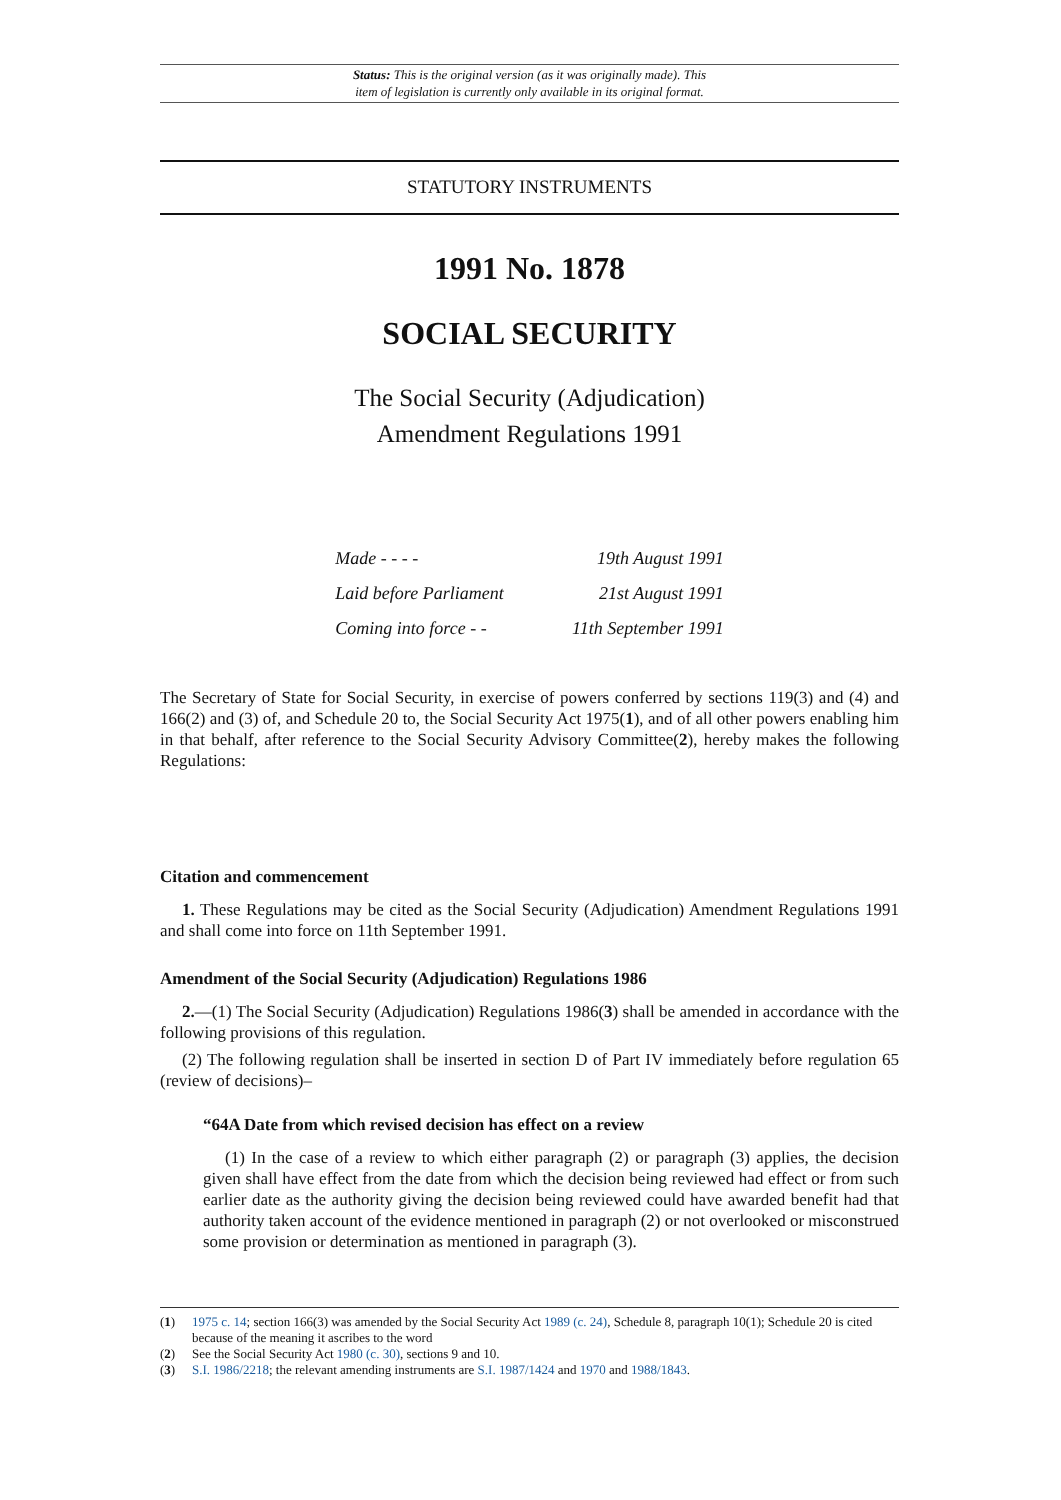Status: This is the original version (as it was originally made). This
item of legislation is currently only available in its original format.
STATUTORY INSTRUMENTS
1991 No. 1878
SOCIAL SECURITY
The Social Security (Adjudication)
Amendment Regulations 1991
| Made - - - - | 19th August 1991 |
| Laid before Parliament | 21st August 1991 |
| Coming into force - - | 11th September 1991 |
The Secretary of State for Social Security, in exercise of powers conferred by sections 119(3) and (4) and 166(2) and (3) of, and Schedule 20 to, the Social Security Act 1975(1), and of all other powers enabling him in that behalf, after reference to the Social Security Advisory Committee(2), hereby makes the following Regulations:
Citation and commencement
1. These Regulations may be cited as the Social Security (Adjudication) Amendment Regulations 1991 and shall come into force on 11th September 1991.
Amendment of the Social Security (Adjudication) Regulations 1986
2.—(1) The Social Security (Adjudication) Regulations 1986(3) shall be amended in accordance with the following provisions of this regulation.
(2) The following regulation shall be inserted in section D of Part IV immediately before regulation 65 (review of decisions)–
“64A Date from which revised decision has effect on a review
(1) In the case of a review to which either paragraph (2) or paragraph (3) applies, the decision given shall have effect from the date from which the decision being reviewed had effect or from such earlier date as the authority giving the decision being reviewed could have awarded benefit had that authority taken account of the evidence mentioned in paragraph (2) or not overlooked or misconstrued some provision or determination as mentioned in paragraph (3).
(1) 1975 c. 14; section 166(3) was amended by the Social Security Act 1989 (c. 24), Schedule 8, paragraph 10(1); Schedule 20 is cited because of the meaning it ascribes to the word
(2) See the Social Security Act 1980 (c. 30), sections 9 and 10.
(3) S.I. 1986/2218; the relevant amending instruments are S.I. 1987/1424 and 1970 and 1988/1843.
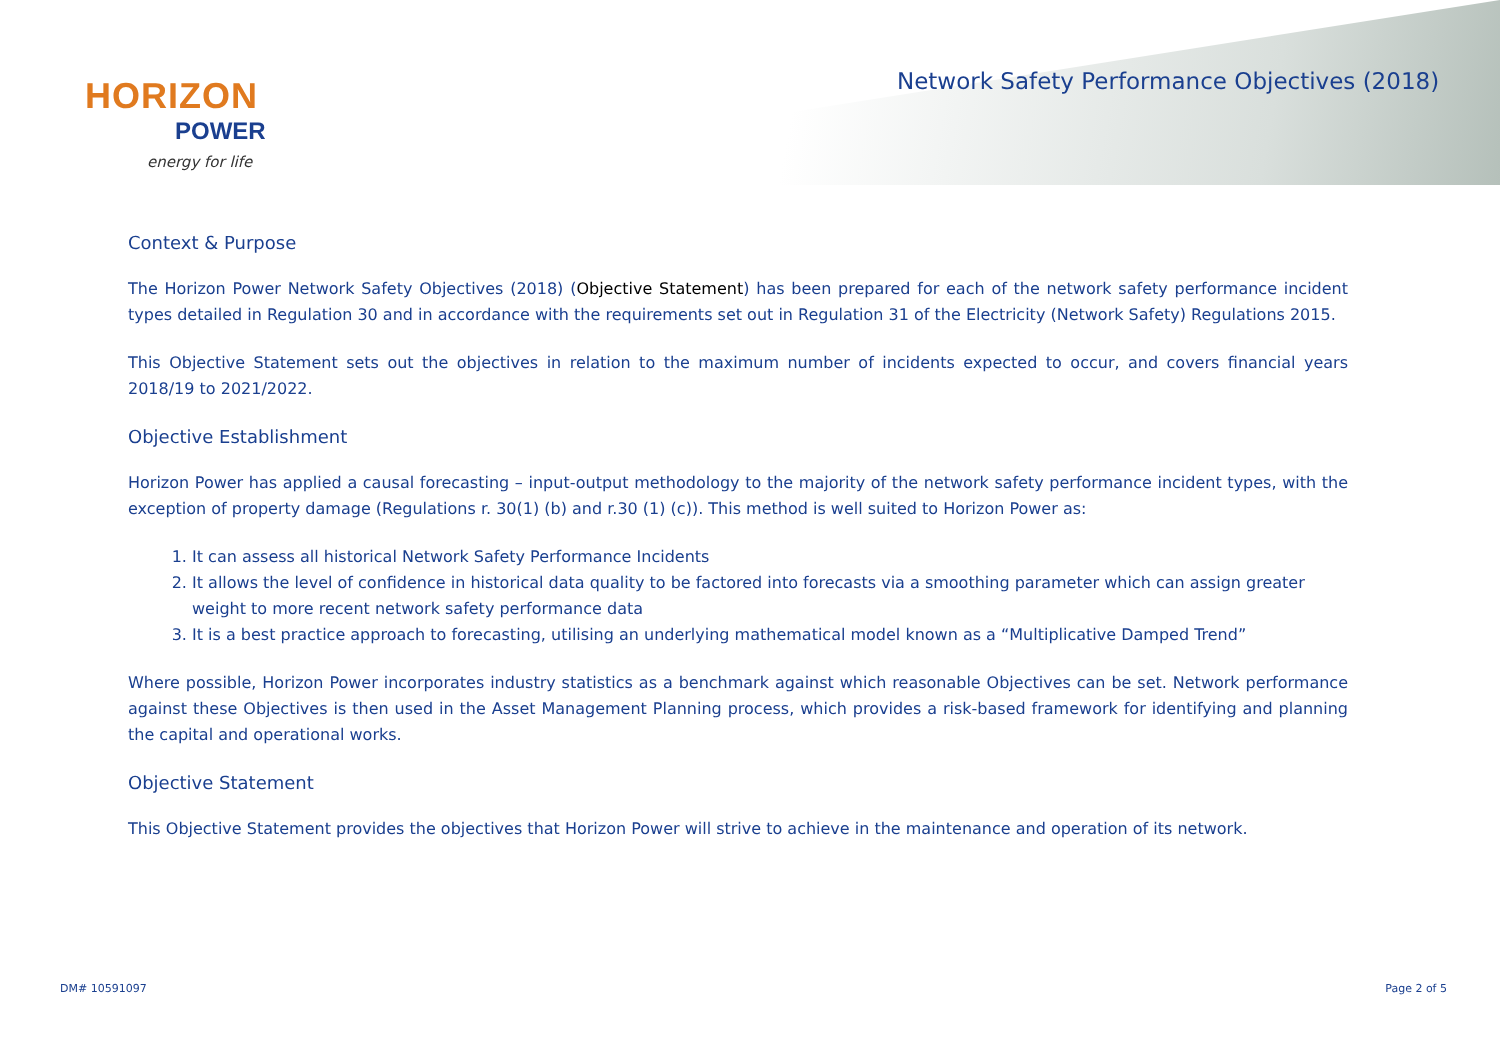HORIZON
POWER
energy for life
Network Safety Performance Objectives (2018)
Context & Purpose
The Horizon Power Network Safety Objectives (2018) (Objective Statement) has been prepared for each of the network safety performance incident types detailed in Regulation 30 and in accordance with the requirements set out in Regulation 31 of the Electricity (Network Safety) Regulations 2015.
This Objective Statement sets out the objectives in relation to the maximum number of incidents expected to occur, and covers financial years 2018/19 to 2021/2022.
Objective Establishment
Horizon Power has applied a causal forecasting – input-output methodology to the majority of the network safety performance incident types, with the exception of property damage (Regulations r. 30(1) (b) and r.30 (1) (c)). This method is well suited to Horizon Power as:
1. It can assess all historical Network Safety Performance Incidents
2. It allows the level of confidence in historical data quality to be factored into forecasts via a smoothing parameter which can assign greater weight to more recent network safety performance data
3. It is a best practice approach to forecasting, utilising an underlying mathematical model known as a “Multiplicative Damped Trend”
Where possible, Horizon Power incorporates industry statistics as a benchmark against which reasonable Objectives can be set. Network performance against these Objectives is then used in the Asset Management Planning process, which provides a risk-based framework for identifying and planning the capital and operational works.
Objective Statement
This Objective Statement provides the objectives that Horizon Power will strive to achieve in the maintenance and operation of its network.
DM# 10591097 Page 2 of 5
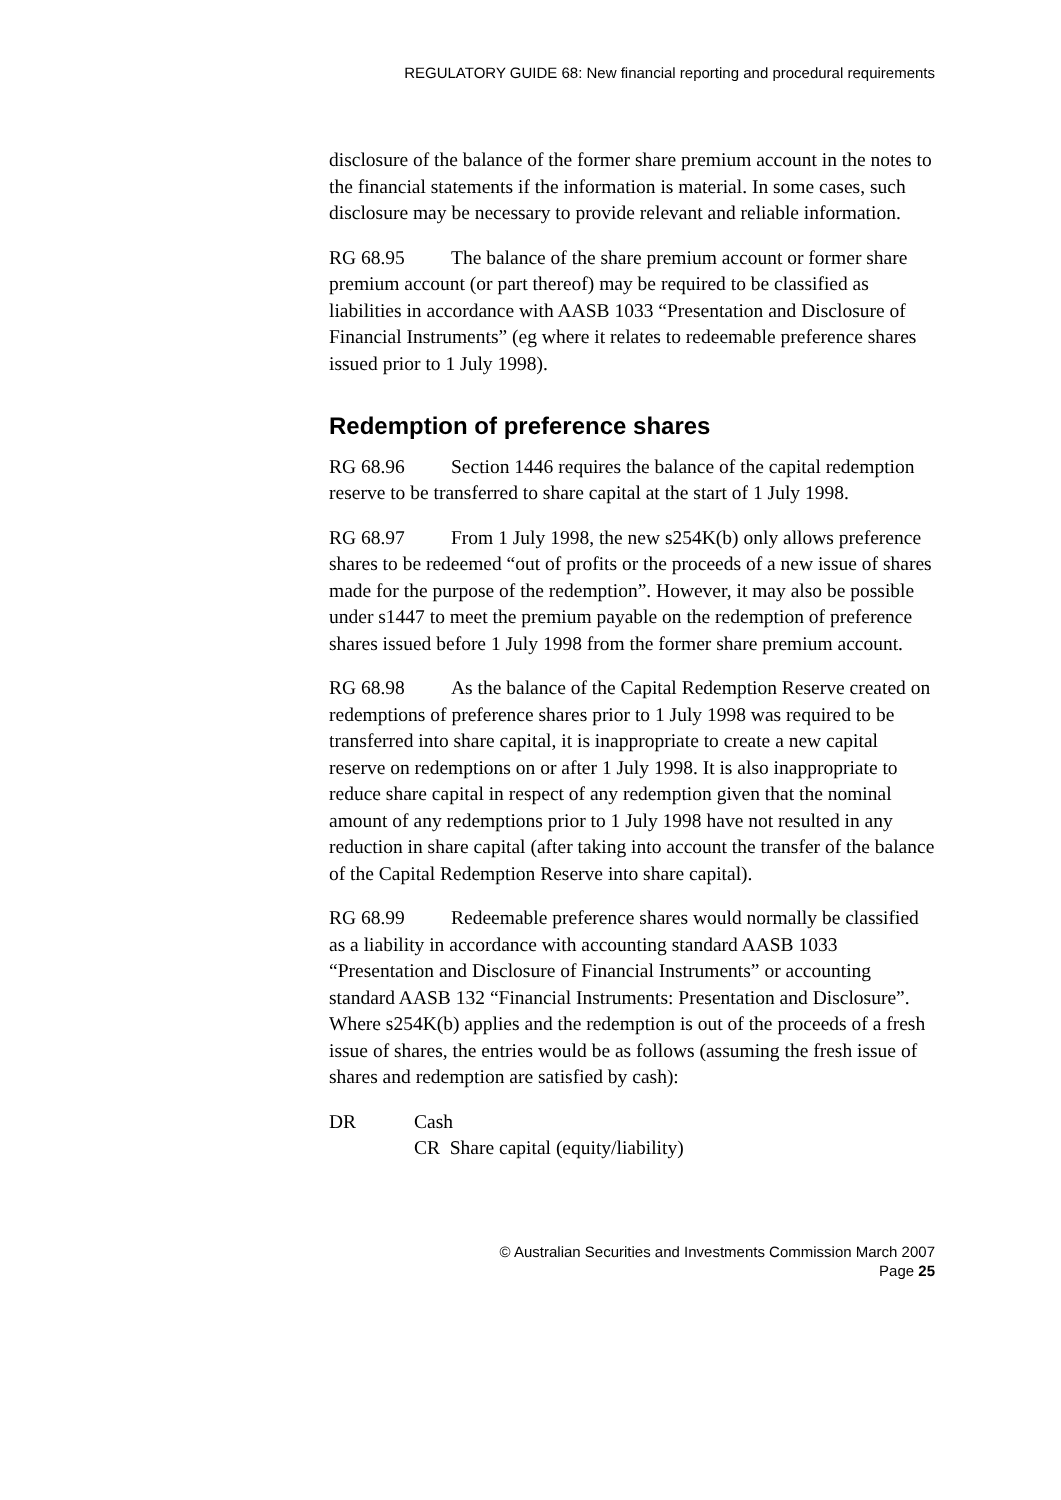REGULATORY GUIDE 68: New financial reporting and procedural requirements
disclosure of the balance of the former share premium account in the notes to the financial statements if the information is material. In some cases, such disclosure may be necessary to provide relevant and reliable information.
RG 68.95 The balance of the share premium account or former share premium account (or part thereof) may be required to be classified as liabilities in accordance with AASB 1033 “Presentation and Disclosure of Financial Instruments” (eg where it relates to redeemable preference shares issued prior to 1 July 1998).
Redemption of preference shares
RG 68.96 Section 1446 requires the balance of the capital redemption reserve to be transferred to share capital at the start of 1 July 1998.
RG 68.97 From 1 July 1998, the new s254K(b) only allows preference shares to be redeemed “out of profits or the proceeds of a new issue of shares made for the purpose of the redemption”. However, it may also be possible under s1447 to meet the premium payable on the redemption of preference shares issued before 1 July 1998 from the former share premium account.
RG 68.98 As the balance of the Capital Redemption Reserve created on redemptions of preference shares prior to 1 July 1998 was required to be transferred into share capital, it is inappropriate to create a new capital reserve on redemptions on or after 1 July 1998. It is also inappropriate to reduce share capital in respect of any redemption given that the nominal amount of any redemptions prior to 1 July 1998 have not resulted in any reduction in share capital (after taking into account the transfer of the balance of the Capital Redemption Reserve into share capital).
RG 68.99 Redeemable preference shares would normally be classified as a liability in accordance with accounting standard AASB 1033 “Presentation and Disclosure of Financial Instruments” or accounting standard AASB 132 “Financial Instruments: Presentation and Disclosure”. Where s254K(b) applies and the redemption is out of the proceeds of a fresh issue of shares, the entries would be as follows (assuming the fresh issue of shares and redemption are satisfied by cash):
DR Cash
CR Share capital (equity/liability)
© Australian Securities and Investments Commission March 2007
Page 25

• • • •

### What you should do
The response should be the listing above, limited to the lines between the one holding "September 1991 |" and the one holding "Citation and commencement", inclusive, reproduced exactly.

### Response
| Coming into force - - | 11th September 1991 |
The Secretary of State for Social Security, in exercise of powers conferred by sections 119(3) and (4) and 166(2) and (3) of, and Schedule 20 to, the Social Security Act 1975(1), and of all other powers enabling him in that behalf, after reference to the Social Security Advisory Committee(2), hereby makes the following Regulations:
Citation and commencement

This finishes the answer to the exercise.